(Records from a collection)
━━━━━━━━━━━━━━━━
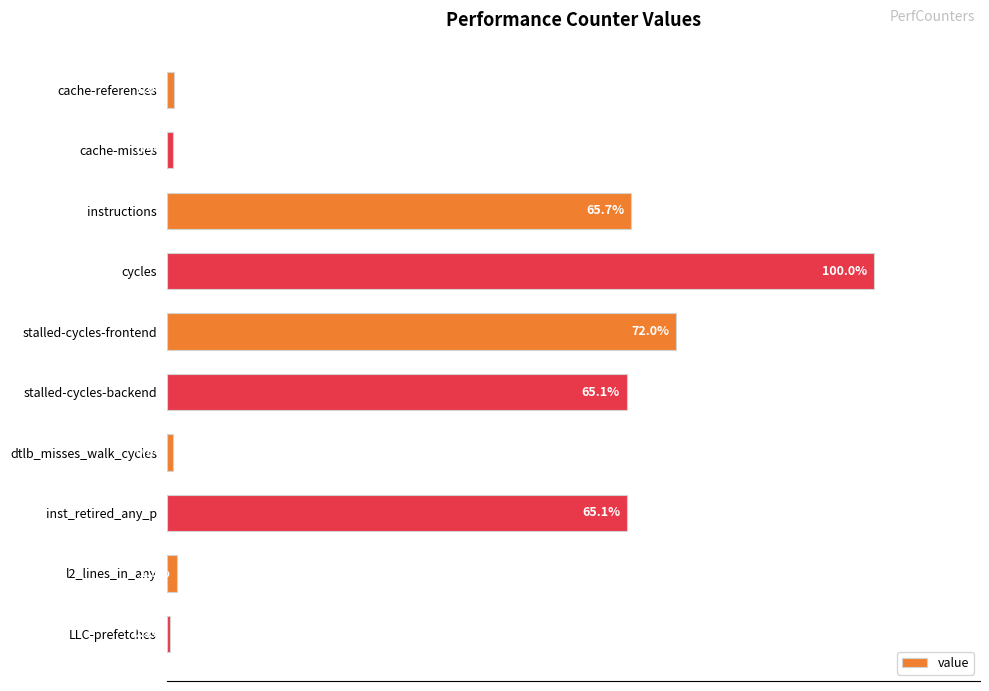

Which has a higher value, instructions or dtlb_misses_walk_cycles?

instructions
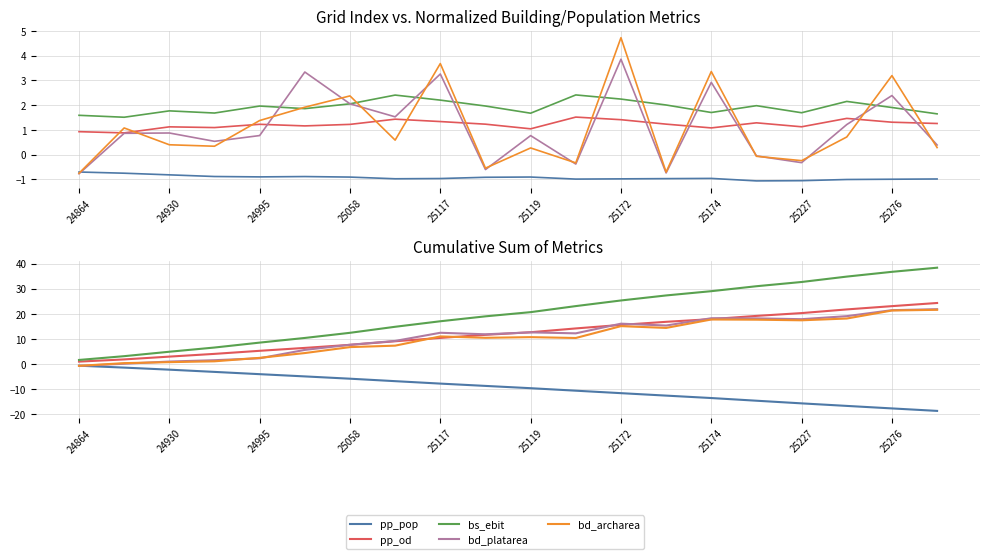

Which category has the lowest value across all series?

19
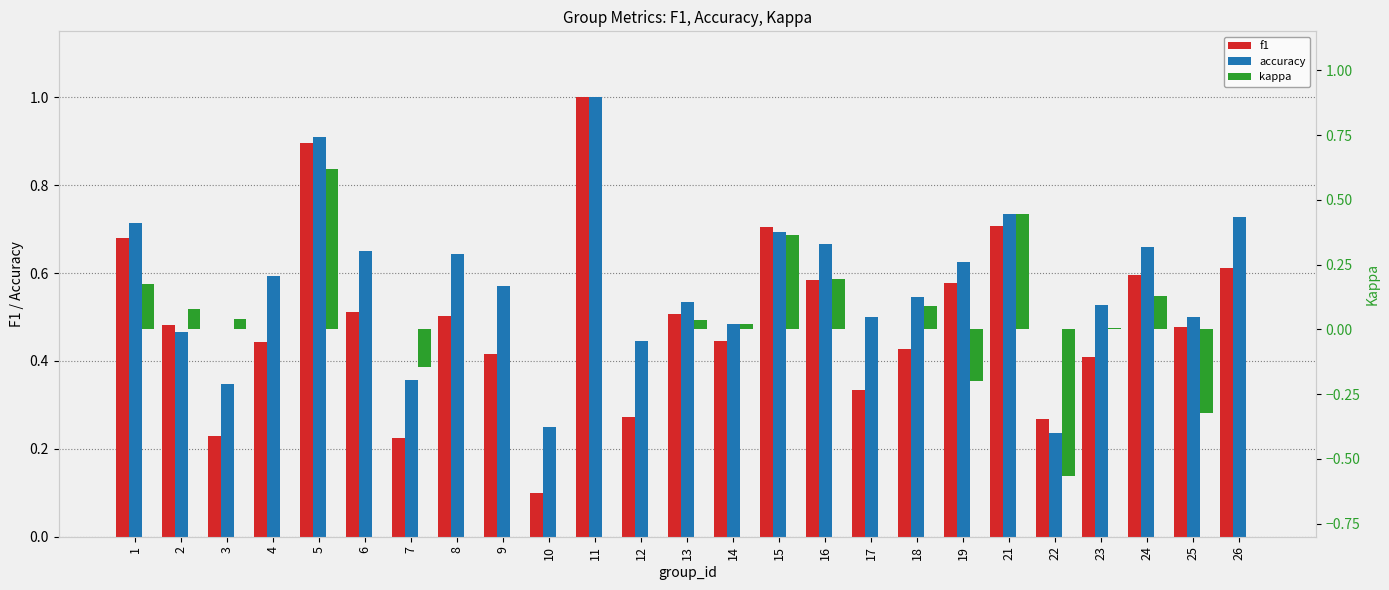

What are all the series names shown in the legend?

f1, accuracy, kappa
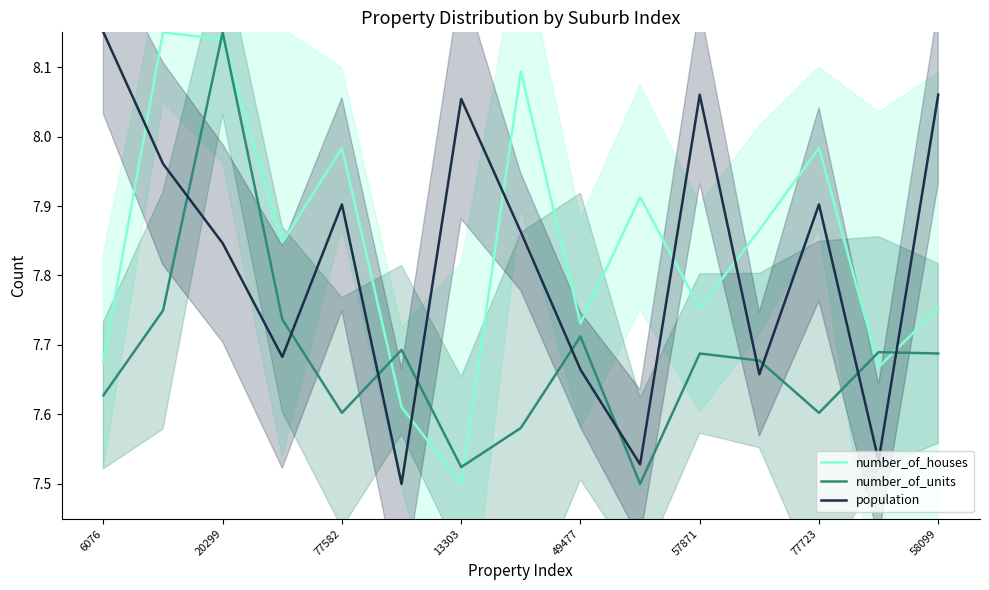

What is the highest value of the population series?

8.1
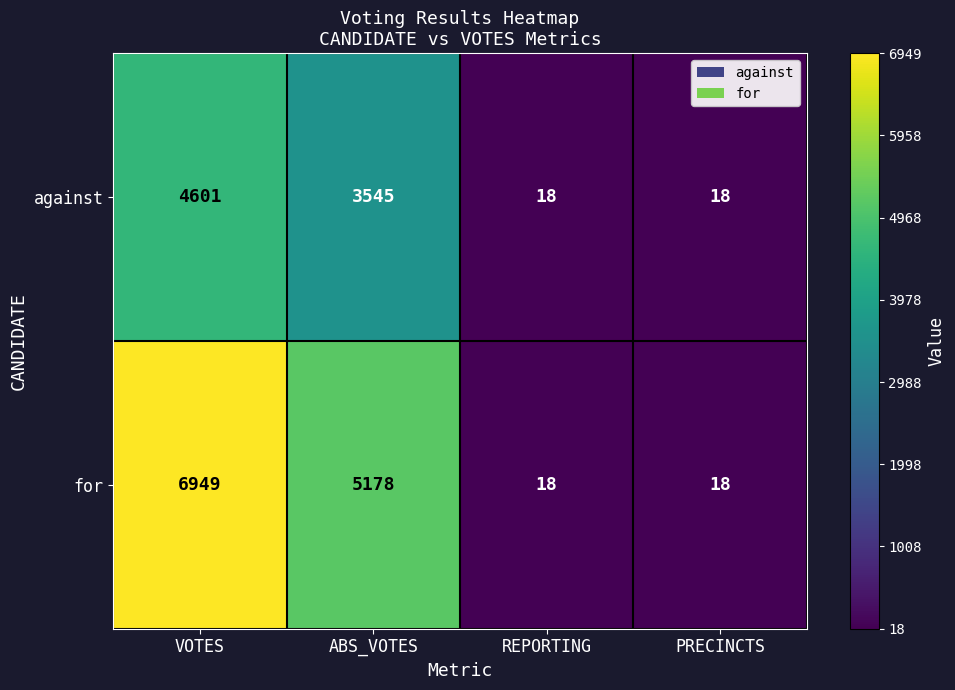

Reading left to right, what are all the values shown in this chart?

against: VOTES=4601	ABS_VOTES=3545	REPORTING=18	PRECINCTS=18
for: VOTES=6949	ABS_VOTES=5178	REPORTING=18	PRECINCTS=18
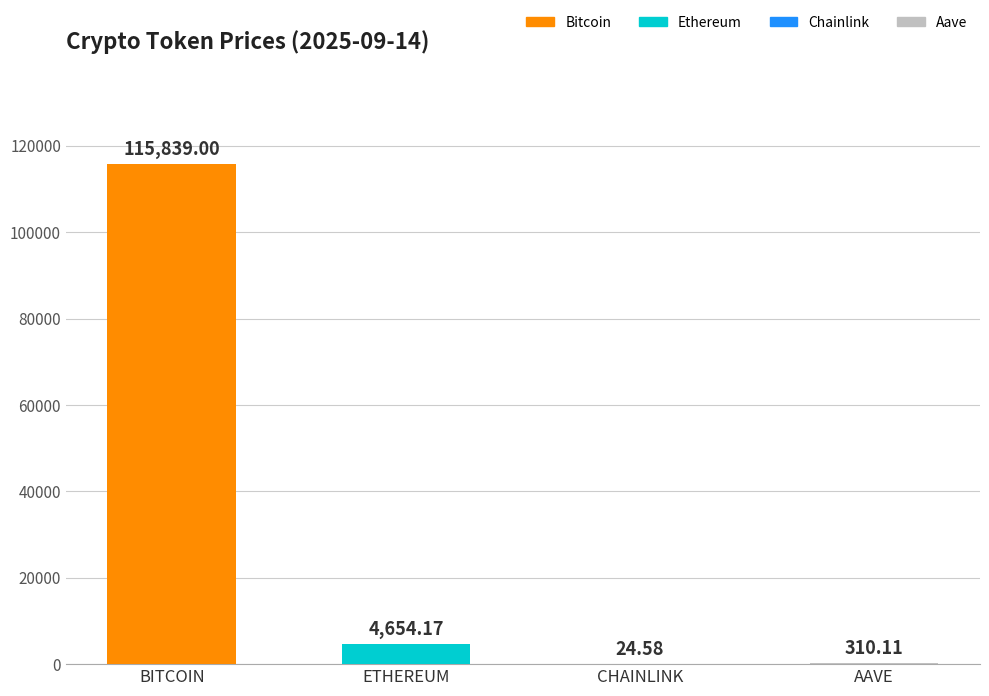

What is the sum of all values?

120827.9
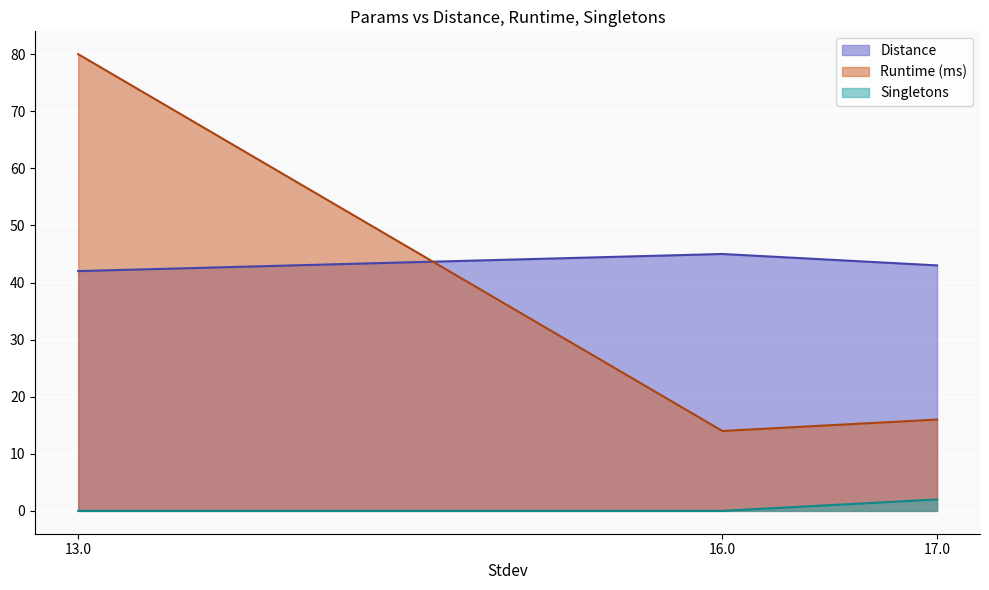

The value of Distance at 17.0 is 58. True or false?

False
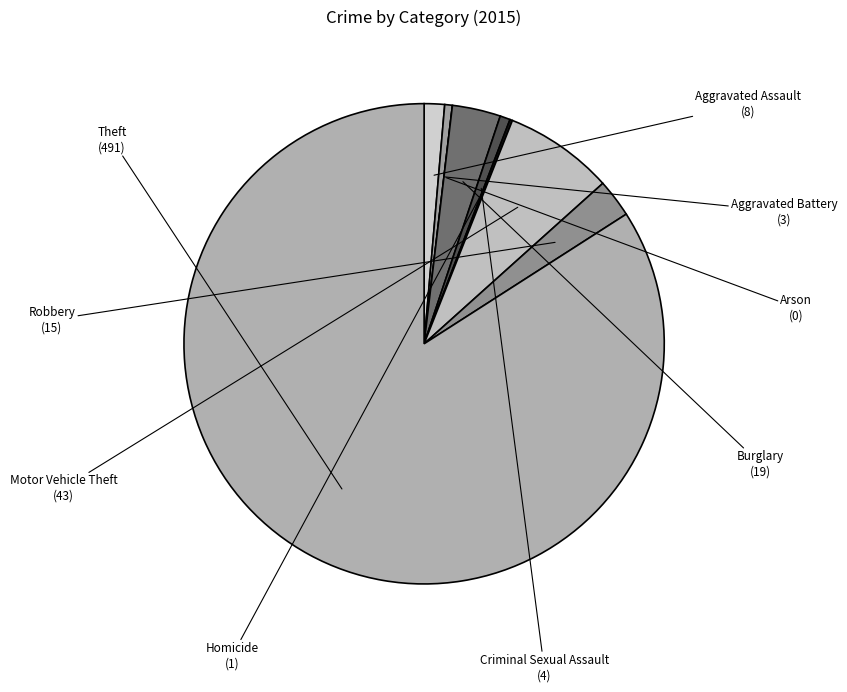

Does Theft account for over 50% of the chart?

Yes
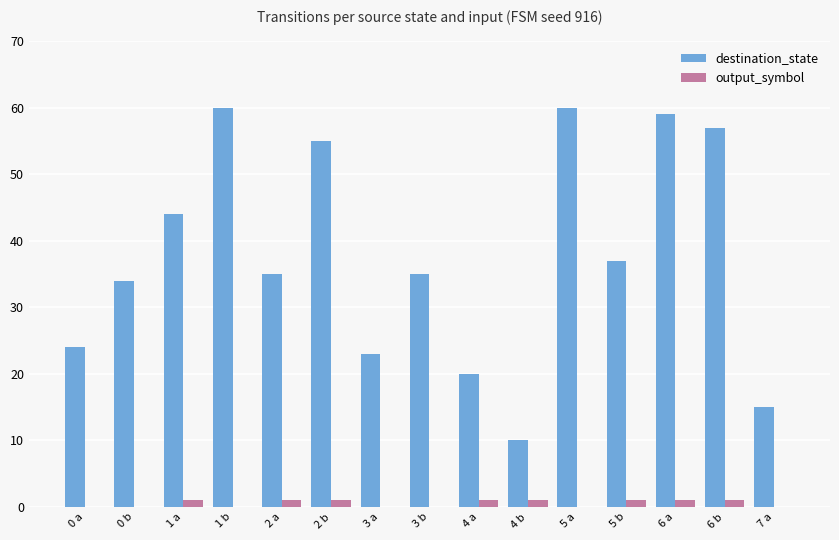

Which series has the largest total across all categories?

destination_state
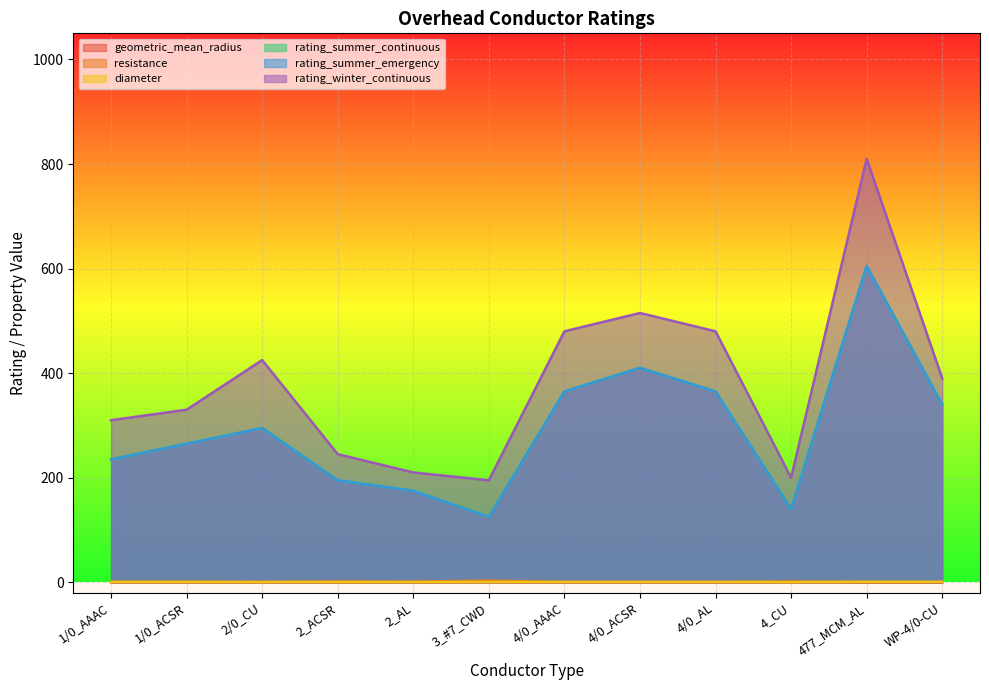

What is the difference between the maximum and minimum values in the rating_summer_continuous series?

480.0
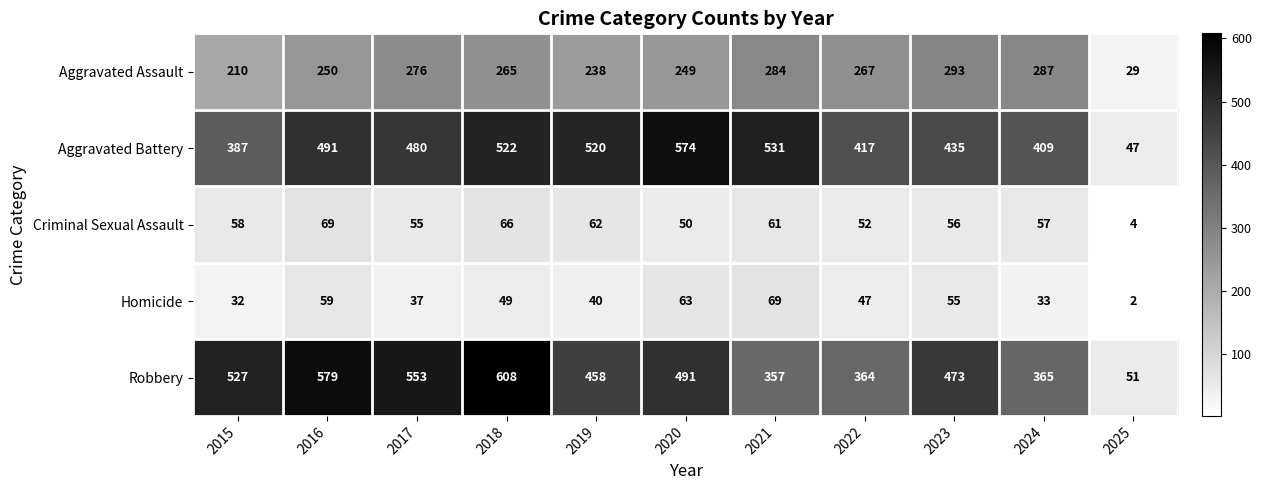

Count the number of categories in the chart.

11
━━━━━━━━━━━━━━━━
Written task
Rewrite all the records above with "chart" changed to "graph" at every occurrence, leaving everything else the same. Omit the pictures from your answer.

Answer space
Which has a higher value, instructions or dtlb_misses_walk_cycles?

instructions

Which category has the lowest value across all series?

19

What are all the series names shown in the legend?

f1, accuracy, kappa

What is the highest value of the population series?

8.1

Reading left to right, what are all the values shown in this graph?

against: VOTES=4601	ABS_VOTES=3545	REPORTING=18	PRECINCTS=18
for: VOTES=6949	ABS_VOTES=5178	REPORTING=18	PRECINCTS=18

What is the sum of all values?

120827.9

The value of Distance at 17.0 is 58. True or false?

False

Does Theft account for over 50% of the graph?

Yes

Which series has the largest total across all categories?

destination_state

What is the difference between the maximum and minimum values in the rating_summer_continuous series?

480.0

Count the number of categories in the graph.

11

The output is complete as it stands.